• [Problem statement]: Could you return all of the entries word for word, minus any pictures?

• [Data in this exercise]:
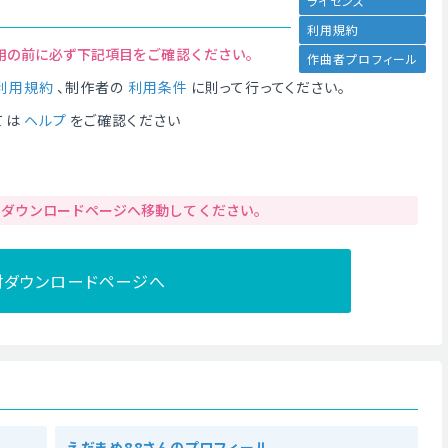
ライセンス
利用規約
用の前に必ず下記項目をご確認ください。
作曲者プロフィール
利用規約
、制作者の
利用条件
に則って行ってください。
ては
ヘルプ
をご確認ください
りダウンロードページへ移動してください。
材ダウンロードページへ
えだまめ88さんのプロフィール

• [Completed task]:
ライセンス
利用規約
用の前に必ず下記項目をご確認ください。
作曲者プロフィール
利用規約
、制作者の
利用条件
に則って行ってください。
ては
ヘルプ
をご確認ください
りダウンロードページへ移動してください。
材ダウンロードページへ
えだまめ88さんのプロフィール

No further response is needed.